§ EXTRAIT FOURNI
Le long débat qui a précédé à Genève la mise en place de la démocratie moderne fournit un exemple frappant de cette problématique. Rousseau a tiré un immense parti du laboratoire que constituait la minuscule République; on peut encore en profiter aujourd’hui. Plutôt que, faute d’avenir, mettre en avant un passé idéalisé, nous devrions regarder de plus près notre passé réel.

Pendant tout le XVIIIe siècle et encore sous la Restauration, les revendications populaires genevoises visent avant tout le respect d’une certaine dignité humaine. Les citoyens, dont les Edits politiques de Calvin avaient reconnu la souveraineté, entendent ne pas être traités comme quantité négligeable. S’ils contestent le pouvoir exorbitant que les familles patriciennes se sont octroyées, c’est moins pour le leur retirer que pour exiger d’être pris en considération.

Défiance vis-à-vis du processus électoral

En 1707, le Syndic Chouet déclare le gouvernement de Genève «purement démocratique» puisque fondé sur la souveraineté du peuple, mais Pierre Fatio lui rétorque qu’«un souverain qui ne fait jamais acte de souveraineté est un être imaginaire, chimérique et métaphysique». La discussion sur la nature et les limites de la souveraineté populaire, ainsi lancée, ne cessera plus.

Elle s’accompagne d’une défiance vis-à-vis du processus électoral. Comme dit Rousseau, «limités dans vos élections à une petit nombre d’hommes, tous dans les mêmes principes et tous animés du même intérêt, vous faites avec un grand appareil un choix de peu d’importance.». Sous la Restauration, le gouvernement a beau élargir le cercle des électeurs potentiels, le taux des abstentions (jusqu’à plus de 80%) diminue le très faible nombre de ceux qui participent effectivement aux scrutins.

Après 1847, la naissance d’une démocratie moderne ne fait pas taire les critiques: Frédéric Bordier dénonce ceux qui la réduisent au rôle d’une «machine à voter» pour arriver à leurs fins…

Conflit jamais résolu entre le peuple et les élites

Entre le peuple, qui entend faire reconnaître sa dignité et sa souveraineté, et l’élite politique, qui se voit comme une méritocratie seule capable de définir l’intérêt public au nom duquel elle assume le pouvoir, le conflit n’est jamais résolu. Rousseau encore: «Ces deux volontés quelquefois s’accordent et quelquefois se combattent. C’est de l’effet combiné de ce concours et de ce conflit que résulte le jeu de toute la machine».

§ EXERCICES PROPOSÉS
(A) D'après le passage sur la démocratie genevoise, à quel rôle Frédéric Bordier reproche-t-il à certains de réduire la démocratie ?
(B) Résumez en deux phrases le passage sur la démocratie genevoise.
(C) Poursuivez le passage sur la démocratie genevoise à partir de sa dernière phrase.

§ DONNÉES ENREGISTRÉES
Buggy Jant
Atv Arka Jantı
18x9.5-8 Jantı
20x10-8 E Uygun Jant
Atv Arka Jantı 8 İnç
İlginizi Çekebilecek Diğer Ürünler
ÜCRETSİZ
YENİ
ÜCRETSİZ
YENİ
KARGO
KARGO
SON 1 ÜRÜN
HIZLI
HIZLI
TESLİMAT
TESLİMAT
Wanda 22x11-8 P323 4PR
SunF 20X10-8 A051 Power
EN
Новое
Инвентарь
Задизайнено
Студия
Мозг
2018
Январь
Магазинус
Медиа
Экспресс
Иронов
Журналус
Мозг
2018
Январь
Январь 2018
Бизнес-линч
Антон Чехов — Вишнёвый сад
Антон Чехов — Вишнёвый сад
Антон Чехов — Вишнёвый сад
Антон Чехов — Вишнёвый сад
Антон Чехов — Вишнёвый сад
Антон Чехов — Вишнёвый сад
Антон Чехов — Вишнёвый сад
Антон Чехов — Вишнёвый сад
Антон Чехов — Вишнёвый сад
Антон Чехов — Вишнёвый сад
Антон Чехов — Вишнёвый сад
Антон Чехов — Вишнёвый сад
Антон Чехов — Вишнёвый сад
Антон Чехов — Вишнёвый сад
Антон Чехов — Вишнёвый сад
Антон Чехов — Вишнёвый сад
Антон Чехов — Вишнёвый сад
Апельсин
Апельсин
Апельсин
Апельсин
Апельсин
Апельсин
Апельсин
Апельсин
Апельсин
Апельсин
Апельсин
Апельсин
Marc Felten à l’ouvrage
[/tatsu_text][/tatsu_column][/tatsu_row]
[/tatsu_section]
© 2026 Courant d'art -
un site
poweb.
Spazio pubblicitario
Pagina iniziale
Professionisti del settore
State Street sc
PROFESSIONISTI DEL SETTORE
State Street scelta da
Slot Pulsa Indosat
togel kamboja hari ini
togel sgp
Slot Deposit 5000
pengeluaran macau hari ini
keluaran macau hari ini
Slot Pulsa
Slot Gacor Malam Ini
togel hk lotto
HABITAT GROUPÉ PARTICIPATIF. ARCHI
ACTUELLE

§ RÉPONSES PAR EXERCICE
(A) À celui d'une « machine à voter ».

(B) Du XVIIIe siècle à la Restauration, les citoyens genevois, dont les Edits politiques de Calvin avaient reconnu la souveraineté, réclament avant tout d'être pris en considération face au pouvoir des familles patriciennes, et le débat sur la souveraineté populaire s'accompagne d'une défiance envers le processus électoral. Même après 1847, la démocratie moderne reste critiquée, et le conflit entre le peuple et une élite qui se voit comme une méritocratie n'est jamais résolu.

(C)
Les questions qui se posent à nous aujourd’hui sont inhérentes à l’histoire de la démocratie et de la souveraineté populaire.

Ce qui est neuf, c’est la globalisation de la problématique, la chambre de résonance dont elle dispose à travers les réseaux sociaux, et la force des mouvements populaires ou populistes, à gauche comme à droite, qui prétendent rendre au peuple la voix que les élites lui ont confisquée.

L’Europe entière et les Etats-Unis sont concernés de la même manière, notre démocratie semi-directe autant que les démocraties représentatives. L’abus du droit d’initiative dénoncé par François Cherix, s’alimente à la même source que la perte de crédit des partis traditionnels, de moins en moins reliés à leurs bases en voie de disparition.

Aveuglement des élites

Aucune réponse simple n’est à disposition, mais ce qui est en jeu, c’est la capacité des élites à comprendre les inquiétudes du peuple face à un avenir incertain et à ce qui lui apparaît comme une absence de perspectives.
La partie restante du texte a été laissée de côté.